On sekizinci yüzyılın sonunda Fransa’da Chappe telgrafı olarak bilinen optik telgraf hatları kurulmaya başlandığında, bu yeni iletişim yolunun birbirinden kilometrelerce uzaktaki insanları bir araya getirerek demokrasinin gelişmesine büyük katkı sağlayacağı düşünülmüştür. İletişim teknolojilerinin insan toplumları için bir kurtarıcı olarak görülmesi durumu on dokuzuncu yüzyılın ikinci yarısından itibaren ise giderek yaygınlaşır. Elektrikli telgrafın icadıyla, bu dönemde tüm dünyanın telgraf telleri ile kaplanması yeni bir demokrasi umudu uyanmasına neden olur. İşte bu beklentiler asla gerçekleşmediğinden, iletişim teknolojilerinin ve onların oluşturduğu ağların tarihi boyunca tekrarlanmaya devam edilir ve her yeni iletişim teknolojisi sonsuz bir demokrasi vaadini yeniden tarih sahnesine çıkartır.

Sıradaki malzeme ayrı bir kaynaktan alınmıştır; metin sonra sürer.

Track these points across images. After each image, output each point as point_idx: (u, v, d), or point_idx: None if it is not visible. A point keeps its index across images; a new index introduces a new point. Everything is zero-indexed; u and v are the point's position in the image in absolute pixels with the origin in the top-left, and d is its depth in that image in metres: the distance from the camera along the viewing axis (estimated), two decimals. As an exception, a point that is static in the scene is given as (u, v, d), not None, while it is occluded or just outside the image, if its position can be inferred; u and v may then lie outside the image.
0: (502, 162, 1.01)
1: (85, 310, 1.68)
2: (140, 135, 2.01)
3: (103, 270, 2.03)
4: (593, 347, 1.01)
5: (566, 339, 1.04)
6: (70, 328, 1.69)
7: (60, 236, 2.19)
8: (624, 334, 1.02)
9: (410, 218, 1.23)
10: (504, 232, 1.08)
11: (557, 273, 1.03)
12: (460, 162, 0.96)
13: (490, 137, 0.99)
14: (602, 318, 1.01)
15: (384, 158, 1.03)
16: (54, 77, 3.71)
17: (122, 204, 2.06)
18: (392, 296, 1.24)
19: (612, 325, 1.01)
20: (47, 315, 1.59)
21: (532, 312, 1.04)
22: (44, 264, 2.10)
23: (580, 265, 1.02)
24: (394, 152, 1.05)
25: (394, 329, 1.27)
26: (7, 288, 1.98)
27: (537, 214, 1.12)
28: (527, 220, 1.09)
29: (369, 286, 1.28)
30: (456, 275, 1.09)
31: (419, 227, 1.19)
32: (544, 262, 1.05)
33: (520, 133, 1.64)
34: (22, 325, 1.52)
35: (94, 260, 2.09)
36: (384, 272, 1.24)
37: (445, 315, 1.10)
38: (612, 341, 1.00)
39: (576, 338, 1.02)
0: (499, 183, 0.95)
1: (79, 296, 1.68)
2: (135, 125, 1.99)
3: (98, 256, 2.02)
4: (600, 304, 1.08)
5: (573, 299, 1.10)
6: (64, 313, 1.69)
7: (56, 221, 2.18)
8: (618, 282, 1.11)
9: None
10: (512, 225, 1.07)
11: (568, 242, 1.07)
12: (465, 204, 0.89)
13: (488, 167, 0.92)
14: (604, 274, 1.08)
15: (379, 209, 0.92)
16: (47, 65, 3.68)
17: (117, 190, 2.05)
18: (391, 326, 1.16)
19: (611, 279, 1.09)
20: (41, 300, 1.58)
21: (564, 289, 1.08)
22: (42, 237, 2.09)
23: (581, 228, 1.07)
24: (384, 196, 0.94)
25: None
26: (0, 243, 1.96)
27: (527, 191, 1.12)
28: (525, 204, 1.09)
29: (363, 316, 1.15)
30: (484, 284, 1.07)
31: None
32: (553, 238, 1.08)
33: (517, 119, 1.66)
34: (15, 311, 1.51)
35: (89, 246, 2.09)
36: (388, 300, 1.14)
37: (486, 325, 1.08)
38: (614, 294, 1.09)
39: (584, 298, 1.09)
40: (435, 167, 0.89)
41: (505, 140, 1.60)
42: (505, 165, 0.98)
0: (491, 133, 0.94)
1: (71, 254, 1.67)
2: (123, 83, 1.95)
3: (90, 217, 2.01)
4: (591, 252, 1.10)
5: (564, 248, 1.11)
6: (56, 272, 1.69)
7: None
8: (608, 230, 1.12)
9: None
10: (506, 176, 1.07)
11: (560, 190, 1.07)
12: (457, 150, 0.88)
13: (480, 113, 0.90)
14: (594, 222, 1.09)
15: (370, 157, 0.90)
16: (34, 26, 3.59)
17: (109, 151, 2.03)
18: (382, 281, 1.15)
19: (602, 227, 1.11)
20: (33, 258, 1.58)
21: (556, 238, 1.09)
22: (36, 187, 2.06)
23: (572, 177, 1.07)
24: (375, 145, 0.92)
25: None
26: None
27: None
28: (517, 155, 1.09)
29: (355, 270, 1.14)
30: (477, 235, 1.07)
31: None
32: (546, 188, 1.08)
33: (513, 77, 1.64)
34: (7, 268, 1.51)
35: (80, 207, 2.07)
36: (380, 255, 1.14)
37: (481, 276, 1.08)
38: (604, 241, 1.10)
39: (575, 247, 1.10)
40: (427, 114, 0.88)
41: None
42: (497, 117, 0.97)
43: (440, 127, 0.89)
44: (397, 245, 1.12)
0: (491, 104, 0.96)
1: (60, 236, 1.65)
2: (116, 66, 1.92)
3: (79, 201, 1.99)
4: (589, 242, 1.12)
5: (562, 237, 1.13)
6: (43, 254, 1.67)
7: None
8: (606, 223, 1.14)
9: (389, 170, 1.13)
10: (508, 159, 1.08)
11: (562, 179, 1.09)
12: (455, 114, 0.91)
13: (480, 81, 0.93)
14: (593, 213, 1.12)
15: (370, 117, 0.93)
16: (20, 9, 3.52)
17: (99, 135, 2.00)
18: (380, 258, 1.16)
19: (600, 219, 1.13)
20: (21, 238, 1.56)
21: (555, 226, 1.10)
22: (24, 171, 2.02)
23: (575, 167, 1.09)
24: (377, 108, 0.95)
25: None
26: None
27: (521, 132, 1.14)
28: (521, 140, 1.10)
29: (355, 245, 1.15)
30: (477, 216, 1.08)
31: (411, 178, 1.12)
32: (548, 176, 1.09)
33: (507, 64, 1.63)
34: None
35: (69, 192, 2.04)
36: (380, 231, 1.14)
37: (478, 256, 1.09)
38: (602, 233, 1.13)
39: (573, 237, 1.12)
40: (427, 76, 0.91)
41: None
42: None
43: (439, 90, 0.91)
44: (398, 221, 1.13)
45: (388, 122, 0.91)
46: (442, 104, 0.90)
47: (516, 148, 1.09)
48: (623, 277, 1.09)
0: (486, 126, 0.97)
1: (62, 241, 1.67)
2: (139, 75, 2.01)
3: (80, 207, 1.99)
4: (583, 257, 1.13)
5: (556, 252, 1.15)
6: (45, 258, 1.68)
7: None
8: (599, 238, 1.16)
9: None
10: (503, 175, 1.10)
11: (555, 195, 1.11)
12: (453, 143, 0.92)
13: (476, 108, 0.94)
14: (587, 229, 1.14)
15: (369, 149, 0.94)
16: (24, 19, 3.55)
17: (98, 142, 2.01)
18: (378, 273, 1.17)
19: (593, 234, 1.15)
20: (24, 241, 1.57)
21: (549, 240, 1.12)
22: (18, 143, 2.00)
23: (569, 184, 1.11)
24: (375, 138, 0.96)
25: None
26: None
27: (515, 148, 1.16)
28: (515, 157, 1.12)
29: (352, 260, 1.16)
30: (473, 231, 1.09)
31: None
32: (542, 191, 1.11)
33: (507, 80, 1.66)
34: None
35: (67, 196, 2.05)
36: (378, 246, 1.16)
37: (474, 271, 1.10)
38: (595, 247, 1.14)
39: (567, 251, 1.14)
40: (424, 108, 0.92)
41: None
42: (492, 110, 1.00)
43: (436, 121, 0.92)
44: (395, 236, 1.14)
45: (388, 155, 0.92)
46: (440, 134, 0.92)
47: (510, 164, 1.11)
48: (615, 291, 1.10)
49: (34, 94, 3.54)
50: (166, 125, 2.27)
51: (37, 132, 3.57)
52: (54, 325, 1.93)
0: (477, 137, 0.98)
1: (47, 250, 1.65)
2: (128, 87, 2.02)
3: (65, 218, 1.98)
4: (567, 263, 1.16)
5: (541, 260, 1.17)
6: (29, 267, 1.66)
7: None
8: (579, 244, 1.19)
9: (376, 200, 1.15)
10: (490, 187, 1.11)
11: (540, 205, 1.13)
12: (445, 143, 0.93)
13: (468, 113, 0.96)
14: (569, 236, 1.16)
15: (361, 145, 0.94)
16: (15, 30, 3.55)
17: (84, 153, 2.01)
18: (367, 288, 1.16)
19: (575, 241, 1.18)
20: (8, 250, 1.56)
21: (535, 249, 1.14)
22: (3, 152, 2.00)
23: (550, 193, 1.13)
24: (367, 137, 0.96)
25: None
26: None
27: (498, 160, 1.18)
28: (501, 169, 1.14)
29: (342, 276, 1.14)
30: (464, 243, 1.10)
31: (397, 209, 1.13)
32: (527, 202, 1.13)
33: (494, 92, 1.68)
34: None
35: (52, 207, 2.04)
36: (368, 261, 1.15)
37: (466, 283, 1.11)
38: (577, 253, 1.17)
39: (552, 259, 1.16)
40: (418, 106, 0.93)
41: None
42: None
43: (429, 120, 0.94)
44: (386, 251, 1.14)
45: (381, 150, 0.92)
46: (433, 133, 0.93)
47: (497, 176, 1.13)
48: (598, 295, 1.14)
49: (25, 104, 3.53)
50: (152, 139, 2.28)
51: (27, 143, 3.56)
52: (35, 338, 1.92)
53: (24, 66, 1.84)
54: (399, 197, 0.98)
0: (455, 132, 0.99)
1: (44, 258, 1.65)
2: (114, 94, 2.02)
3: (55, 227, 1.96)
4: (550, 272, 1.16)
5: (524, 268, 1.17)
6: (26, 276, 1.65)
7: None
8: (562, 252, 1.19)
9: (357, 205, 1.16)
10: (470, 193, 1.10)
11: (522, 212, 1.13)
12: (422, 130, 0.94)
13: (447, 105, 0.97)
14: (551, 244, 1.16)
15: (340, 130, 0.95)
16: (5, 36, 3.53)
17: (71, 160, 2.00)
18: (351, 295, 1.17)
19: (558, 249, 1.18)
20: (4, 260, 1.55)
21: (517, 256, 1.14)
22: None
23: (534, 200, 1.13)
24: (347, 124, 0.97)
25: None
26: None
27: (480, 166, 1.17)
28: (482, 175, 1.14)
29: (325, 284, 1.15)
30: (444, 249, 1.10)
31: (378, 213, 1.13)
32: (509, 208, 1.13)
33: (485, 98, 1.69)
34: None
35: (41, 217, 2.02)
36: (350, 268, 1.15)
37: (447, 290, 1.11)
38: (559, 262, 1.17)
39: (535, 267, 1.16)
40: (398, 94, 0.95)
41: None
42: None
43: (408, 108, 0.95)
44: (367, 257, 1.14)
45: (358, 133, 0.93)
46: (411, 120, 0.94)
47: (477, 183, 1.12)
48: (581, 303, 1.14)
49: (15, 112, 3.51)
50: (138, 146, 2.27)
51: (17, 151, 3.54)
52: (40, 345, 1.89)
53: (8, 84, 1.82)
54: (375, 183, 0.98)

Sosyal medya ve internet yıllar önce her ne kadar sanal bir ortam olarak hayatımıza girmiş olsa da günümüzde birçok kullanıcı tarafından kullanım süresine bakılırsa neredeyse gerçek hayat ile yarışır hale gelmiş durumda. Yemek yaparken, yemek yerken, araba kullanırken, ders dinlerken, film izlerken, çalışırken, dinlenirken her yerde hayata bağlı olmadığımızdan çok internete bağlıyız. Elimizde, kolumuzda veya vücudumuzun herhangi bir yerinde bir sorun olsa pek umursamayız ama internetimizde sorun olsa hemen çözmeye çalışırız. Hal böyle olunca yıllar önce kıraathaneler, kütüphaneler veya bir araya gelinen ev toplantıları kamusal alanları yaratırken şimdilerde bu kamusal alan sosyal medyaya taşınmış durumda. Özellikle twitter devletten bağımsız muhaliflerce devletin eleştirildiği yeni nesil siyasal kamusal alan konumuna gelmiştir. Kamusal alanın internet ortamına taşınması ile eskiden sadece fikirlerini sunan halk şimdilerde katılımcı konumuna geçmiş durumdadır.

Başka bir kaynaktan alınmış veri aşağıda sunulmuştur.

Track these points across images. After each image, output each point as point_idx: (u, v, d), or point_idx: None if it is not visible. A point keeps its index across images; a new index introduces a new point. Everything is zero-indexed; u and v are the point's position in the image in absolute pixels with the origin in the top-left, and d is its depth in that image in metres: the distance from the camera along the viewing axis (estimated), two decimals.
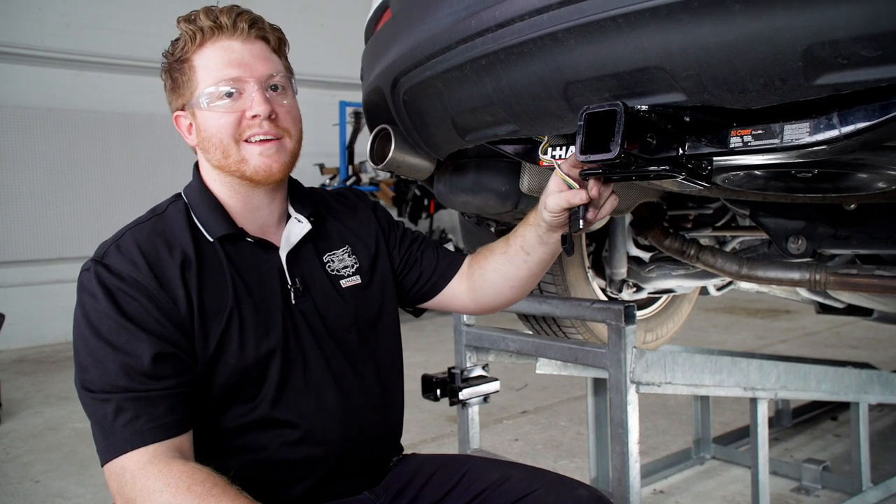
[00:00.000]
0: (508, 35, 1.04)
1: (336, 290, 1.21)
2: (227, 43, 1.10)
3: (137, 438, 0.98)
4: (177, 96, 1.13)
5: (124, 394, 0.99)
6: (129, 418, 0.98)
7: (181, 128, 1.16)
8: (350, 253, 1.26)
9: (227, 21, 1.10)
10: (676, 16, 0.84)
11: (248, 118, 1.10)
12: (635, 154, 0.95)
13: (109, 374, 0.99)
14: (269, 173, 1.11)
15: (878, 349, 4.71)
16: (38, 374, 4.91)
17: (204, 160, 1.16)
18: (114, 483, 0.98)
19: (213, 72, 1.09)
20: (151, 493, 0.94)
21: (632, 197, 1.73)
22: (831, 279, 1.71)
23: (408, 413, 1.34)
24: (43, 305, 6.06)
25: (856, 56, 0.76)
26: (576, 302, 1.83)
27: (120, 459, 0.97)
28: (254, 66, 1.11)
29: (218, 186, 1.15)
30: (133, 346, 1.01)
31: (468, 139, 1.36)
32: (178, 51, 1.11)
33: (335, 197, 1.34)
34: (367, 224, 1.32)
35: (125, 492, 0.96)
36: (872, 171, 1.24)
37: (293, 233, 1.19)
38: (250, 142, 1.10)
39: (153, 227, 1.11)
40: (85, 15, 6.29)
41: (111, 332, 1.01)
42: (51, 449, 3.30)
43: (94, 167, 6.26)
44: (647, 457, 2.80)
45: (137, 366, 1.00)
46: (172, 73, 1.13)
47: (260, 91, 1.10)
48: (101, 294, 1.02)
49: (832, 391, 2.21)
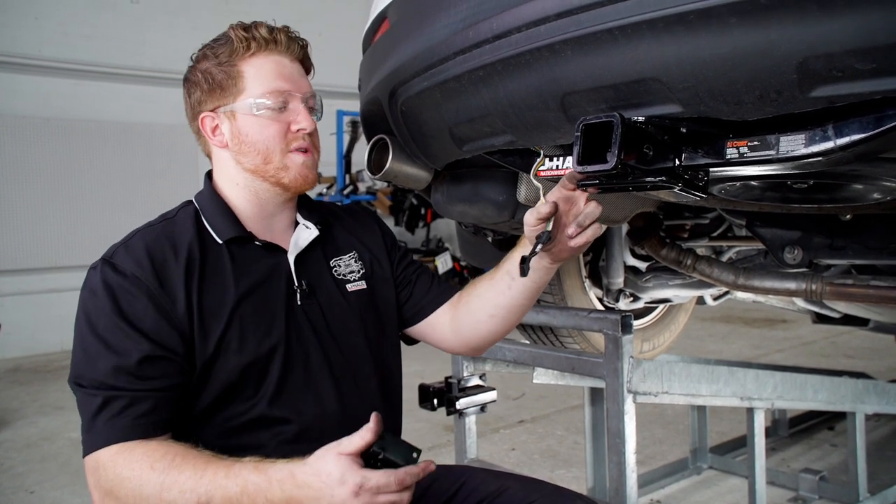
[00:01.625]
0: (506, 46, 1.05)
1: (342, 294, 1.23)
2: (278, 57, 1.16)
3: (113, 435, 1.00)
4: (214, 97, 1.15)
5: (110, 391, 1.02)
6: (111, 415, 1.01)
7: (205, 128, 1.17)
8: (356, 259, 1.29)
9: (284, 39, 1.17)
10: (673, 28, 0.84)
11: (294, 131, 1.16)
12: (632, 165, 0.96)
13: (98, 371, 1.02)
14: (305, 182, 1.18)
15: (874, 359, 4.71)
16: (34, 384, 4.89)
17: (229, 163, 1.18)
18: (91, 477, 1.02)
19: (266, 81, 1.14)
20: (122, 482, 0.98)
21: (628, 207, 1.74)
22: (827, 289, 1.71)
23: (405, 422, 1.34)
24: (39, 315, 6.04)
25: (850, 69, 0.77)
26: (573, 311, 1.83)
27: (95, 454, 1.00)
28: (300, 83, 1.18)
29: (235, 191, 1.18)
30: (125, 346, 1.03)
31: (465, 149, 1.37)
32: (226, 54, 1.14)
33: (343, 209, 1.39)
34: (372, 235, 1.35)
35: (101, 484, 1.00)
36: (867, 182, 1.25)
37: (301, 237, 1.22)
38: (293, 152, 1.16)
39: (162, 230, 1.14)
40: (83, 24, 6.30)
41: (106, 329, 1.04)
42: (46, 459, 3.28)
43: (91, 177, 6.25)
44: (645, 466, 2.79)
45: (126, 365, 1.02)
46: (215, 74, 1.14)
47: (304, 107, 1.17)
48: (102, 291, 1.05)
49: (829, 401, 2.21)
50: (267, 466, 0.96)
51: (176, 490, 0.96)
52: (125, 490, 0.98)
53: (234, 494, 0.95)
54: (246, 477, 0.95)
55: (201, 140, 1.21)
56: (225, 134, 1.16)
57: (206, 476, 0.96)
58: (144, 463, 0.98)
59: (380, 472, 0.93)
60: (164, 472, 0.97)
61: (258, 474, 0.95)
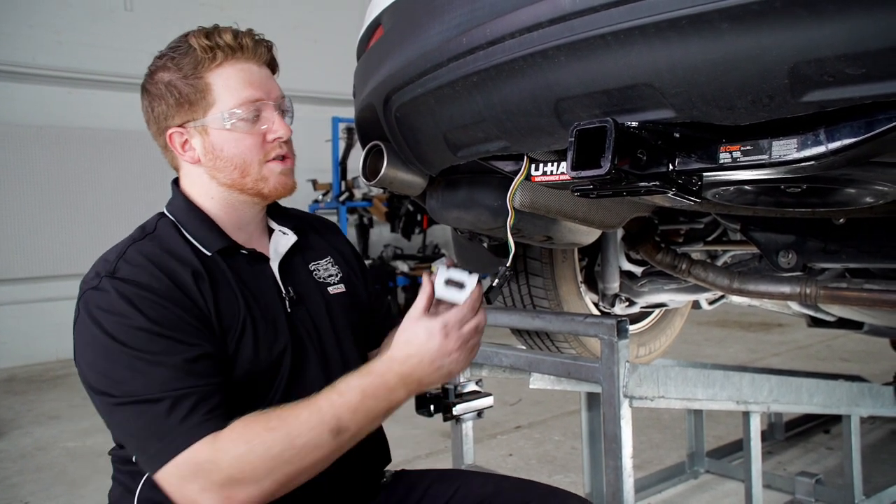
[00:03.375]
0: (499, 53, 1.05)
1: (325, 298, 1.23)
2: (246, 65, 1.12)
3: (196, 430, 0.95)
4: (182, 112, 1.11)
5: (176, 392, 0.97)
6: (184, 414, 0.96)
7: (174, 144, 1.13)
8: (332, 263, 1.29)
9: (250, 44, 1.12)
10: (665, 34, 0.85)
11: (270, 140, 1.13)
12: (626, 170, 0.96)
13: (155, 381, 0.97)
14: (285, 190, 1.16)
15: (869, 362, 4.72)
16: (29, 394, 4.86)
17: (202, 178, 1.15)
18: (193, 483, 0.94)
19: (237, 92, 1.10)
20: (244, 458, 0.93)
21: (623, 212, 1.74)
22: (821, 293, 1.72)
23: (402, 429, 1.35)
24: (34, 324, 6.01)
25: (841, 74, 0.77)
26: (568, 317, 1.83)
27: (189, 454, 0.94)
28: (271, 88, 1.15)
29: (210, 203, 1.15)
30: (171, 351, 0.99)
31: (460, 155, 1.37)
32: (190, 66, 1.09)
33: (311, 216, 1.38)
34: (343, 245, 1.37)
35: (215, 478, 0.93)
36: (860, 186, 1.26)
37: (280, 244, 1.22)
38: (270, 162, 1.14)
39: (155, 243, 1.10)
40: (77, 32, 6.30)
41: (145, 341, 0.99)
42: (41, 469, 3.26)
43: (86, 184, 6.24)
44: (642, 471, 2.79)
45: (180, 367, 0.98)
46: (181, 87, 1.10)
47: (278, 113, 1.14)
48: (124, 306, 1.00)
49: (824, 404, 2.22)
50: (365, 369, 1.01)
51: (305, 431, 0.96)
52: (251, 464, 0.93)
53: (358, 402, 0.98)
54: (356, 385, 0.99)
55: (168, 154, 1.17)
56: (197, 149, 1.12)
57: (322, 406, 0.97)
58: (254, 431, 0.95)
59: (452, 309, 1.03)
60: (281, 425, 0.95)
61: (364, 377, 1.00)
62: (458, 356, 1.02)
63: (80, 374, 1.04)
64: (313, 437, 0.96)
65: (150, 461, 0.97)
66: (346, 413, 0.98)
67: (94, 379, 1.01)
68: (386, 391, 1.00)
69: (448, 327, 1.01)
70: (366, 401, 0.99)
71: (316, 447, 0.97)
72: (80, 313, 1.03)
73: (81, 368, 1.04)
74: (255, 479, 0.94)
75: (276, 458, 0.94)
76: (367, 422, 1.01)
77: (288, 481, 0.97)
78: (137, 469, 1.09)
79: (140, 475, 1.09)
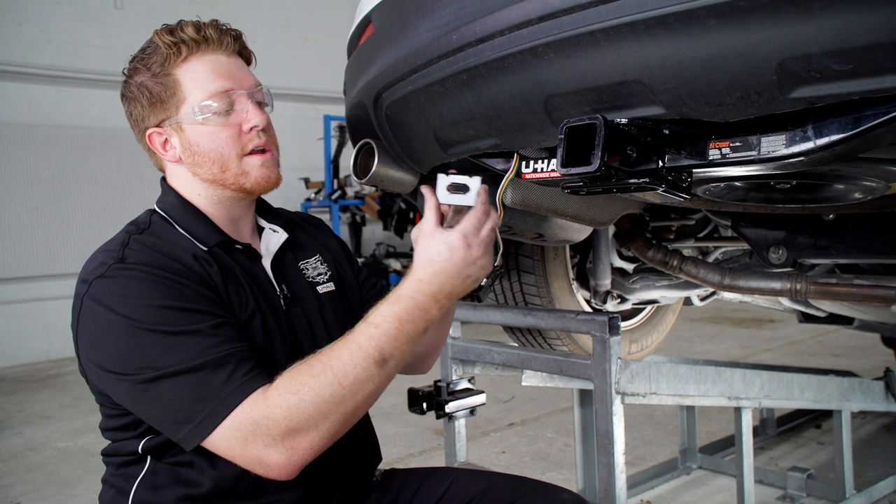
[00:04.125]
0: (489, 50, 1.05)
1: (315, 297, 1.22)
2: (213, 56, 1.10)
3: (244, 387, 0.95)
4: (156, 111, 1.10)
5: (212, 357, 0.96)
6: (227, 376, 0.95)
7: (154, 145, 1.13)
8: (321, 262, 1.28)
9: (214, 34, 1.10)
10: (654, 31, 0.85)
11: (246, 131, 1.11)
12: (616, 167, 0.97)
13: (189, 350, 0.96)
14: (268, 183, 1.14)
15: (859, 357, 4.75)
16: (20, 394, 4.84)
17: (186, 176, 1.14)
18: (253, 443, 0.94)
19: (205, 84, 1.08)
20: (297, 407, 0.94)
21: (614, 209, 1.74)
22: (812, 288, 1.73)
23: (394, 427, 1.35)
24: (25, 323, 5.98)
25: (828, 70, 0.78)
26: (560, 314, 1.83)
27: (238, 415, 0.94)
28: (242, 78, 1.12)
29: (199, 199, 1.15)
30: (200, 321, 0.98)
31: (451, 153, 1.37)
32: (158, 64, 1.08)
33: (299, 215, 1.37)
34: (330, 241, 1.36)
35: (274, 432, 0.94)
36: (849, 182, 1.26)
37: (272, 241, 1.21)
38: (249, 154, 1.12)
39: (154, 236, 1.09)
40: (67, 31, 6.27)
41: (173, 318, 0.97)
42: (32, 469, 3.24)
43: (76, 183, 6.21)
44: (634, 467, 2.80)
45: (212, 334, 0.98)
46: (151, 87, 1.09)
47: (253, 102, 1.12)
48: (145, 288, 0.98)
49: (815, 399, 2.23)
50: (393, 296, 1.02)
51: (350, 370, 0.96)
52: (305, 412, 0.94)
53: (396, 330, 0.99)
54: (389, 313, 1.00)
55: (152, 156, 1.16)
56: (176, 148, 1.12)
57: (360, 341, 0.98)
58: (301, 381, 0.95)
59: (464, 217, 1.04)
60: (325, 369, 0.96)
61: (395, 304, 1.01)
62: (483, 261, 1.04)
63: (92, 364, 1.01)
64: (360, 373, 0.97)
65: (198, 428, 0.95)
66: (386, 343, 0.98)
67: (116, 364, 0.98)
68: (420, 312, 1.01)
69: (468, 237, 1.02)
70: (403, 326, 1.00)
71: (365, 381, 0.97)
72: (87, 304, 1.01)
73: (94, 358, 1.01)
74: (313, 425, 0.95)
75: (328, 400, 0.95)
76: (408, 346, 1.01)
77: (345, 420, 0.98)
78: (132, 471, 1.08)
79: (134, 478, 1.08)
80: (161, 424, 1.00)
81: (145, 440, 1.06)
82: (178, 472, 1.06)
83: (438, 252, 1.02)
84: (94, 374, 1.03)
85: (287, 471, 0.96)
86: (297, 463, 0.96)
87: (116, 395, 1.02)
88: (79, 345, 1.04)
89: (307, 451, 0.96)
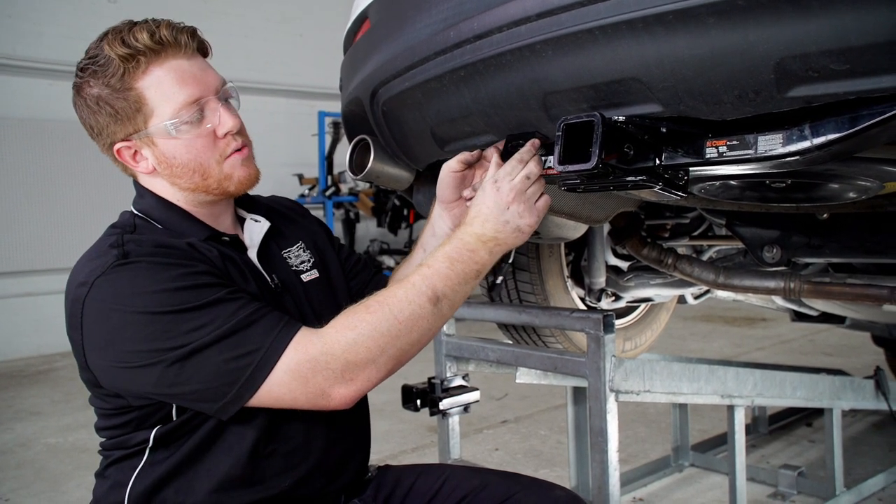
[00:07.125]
0: (486, 46, 1.05)
1: (301, 285, 1.22)
2: (174, 62, 1.04)
3: (287, 330, 0.99)
4: (122, 125, 1.06)
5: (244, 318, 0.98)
6: (267, 327, 0.98)
7: (124, 158, 1.10)
8: (304, 249, 1.28)
9: (170, 37, 1.03)
10: (652, 28, 0.85)
11: (221, 136, 1.08)
12: (613, 164, 0.97)
13: (219, 318, 0.97)
14: (250, 180, 1.14)
15: (851, 356, 4.78)
16: (9, 389, 4.81)
17: (163, 184, 1.12)
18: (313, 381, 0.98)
19: (172, 96, 1.04)
20: (356, 342, 0.98)
21: (610, 206, 1.75)
22: (805, 287, 1.74)
23: (388, 423, 1.35)
24: (14, 319, 5.94)
25: (825, 69, 0.78)
26: (555, 311, 1.83)
27: (295, 355, 0.97)
28: (208, 80, 1.08)
29: (181, 201, 1.13)
30: (221, 288, 1.00)
31: (447, 150, 1.36)
32: (117, 78, 1.02)
33: (278, 201, 1.36)
34: (311, 225, 1.36)
35: (334, 367, 0.98)
36: (843, 181, 1.27)
37: (255, 232, 1.20)
38: (229, 157, 1.11)
39: (145, 235, 1.08)
40: (59, 24, 6.22)
41: (195, 294, 0.98)
42: (21, 465, 3.22)
43: (67, 178, 6.17)
44: (627, 465, 2.81)
45: (238, 299, 1.00)
46: (112, 101, 1.03)
47: (223, 106, 1.09)
48: (158, 276, 0.98)
49: (807, 398, 2.24)
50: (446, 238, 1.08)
51: (405, 306, 1.00)
52: (363, 345, 0.98)
53: (447, 269, 1.04)
54: (441, 254, 1.05)
55: (122, 167, 1.13)
56: (149, 160, 1.09)
57: (415, 281, 1.02)
58: (357, 318, 1.00)
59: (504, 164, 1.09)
60: (381, 307, 1.00)
61: (445, 245, 1.06)
62: (518, 208, 1.06)
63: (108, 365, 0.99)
64: (415, 310, 1.01)
65: (248, 383, 0.97)
66: (438, 281, 1.03)
67: (144, 354, 0.96)
68: (469, 252, 1.05)
69: (498, 181, 1.06)
70: (454, 265, 1.04)
71: (420, 318, 1.01)
72: (93, 306, 0.98)
73: (111, 358, 0.99)
74: (371, 358, 0.99)
75: (385, 335, 0.99)
76: (460, 286, 1.05)
77: (401, 355, 1.02)
78: (129, 463, 1.08)
79: (132, 470, 1.07)
80: (199, 399, 0.99)
81: (154, 430, 1.06)
82: (176, 464, 1.06)
83: (477, 197, 1.08)
84: (108, 375, 1.01)
85: (347, 401, 1.01)
86: (356, 394, 1.01)
87: (143, 388, 0.99)
88: (86, 349, 1.01)
89: (366, 383, 1.00)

İnternetin demokratik katılım kültürünü teşvik ettiği yönünde iki zıt görüşü savunanlarında olduğunu düşünenlerdenim. Biraz daha ılımlı bir göz ile bakarsak aklınızın alabildiğince fazla sayıda enformasyona erişim imkanı insanlık tarihinde belki de ilk defa din, dil, ırk ayrımı yapılmadan herkesin her bilgiye anında ulaşabilmesi, en zengin ile en fakire de aynı iletişim hakkının verilmesi, vatandaşın internet yoluyla ülkeyi yönetenlere, kurum müdürlerine, devlet dairelerine istek ve fikirlerini seri bir şekilde ulaştırabilerek kendilerinin siyasal katılımcı olarak görmesi internetin demokrasi kültürüne getirdiği yeniliklerden bazılarıdır. Diğer taraftan bakacak olursak topluma enformasyon sağlayıcıların doğru veya yanlış istedikleri her bilgiyi halka aşılaması, internetin gelişmesi ile birlikte kontrol mekanizmalarının da gelişmesi gibi sebeplerle internetin enformasyon teknolojilerinin tek başlarına bir değişimde bir fayda sağlamayacağını aksine, kurulu düzenleri pekiştirici bir etki ortaya çıkartacaklarını ileri sürmek pek de yanlış olmaz.
Aslında internetin demokrasi üzerindeki etkilerden daha net bahsedebilmek için internet kullanıcılarının sosyokültürel durumlarının incelenmesi gerekmektedir. Her ne kadar Türkiye’de aynısı olmasa da dünya geneline bakacak olursak internet kullanıcılarının büyük çoğunluğu, iyi eğitimli, kültür düzeyleri yüksek, gelir seviyeleri ise standartların üzerinde olan bir kesimden oluşmaktadır. Özellikle gelişmekte olan ülkelerde, vatandaşların büyük kısmı veya belirli bir yaşın üzerindekiler hala internet ile tanışmamışlardır. “WE ARE SOCİAL 2020” raporlarına bakıldığında ise hala dünya nüfusunun yarısının internet kullanmadığını görüyoruz. Böyle bir durumda internet sayesinde gerçek demokrasiye ulaşılacağını beklemek sanırım hayal kurmak olur. İlk cümlelerimde belirttiğim gibi ne telgraf ne telefon ne de onlardan sonra gelen iletişim teknolojileri kendiliğinden demokrasinin gelmesine büyük faydalar sağlamayacaktır.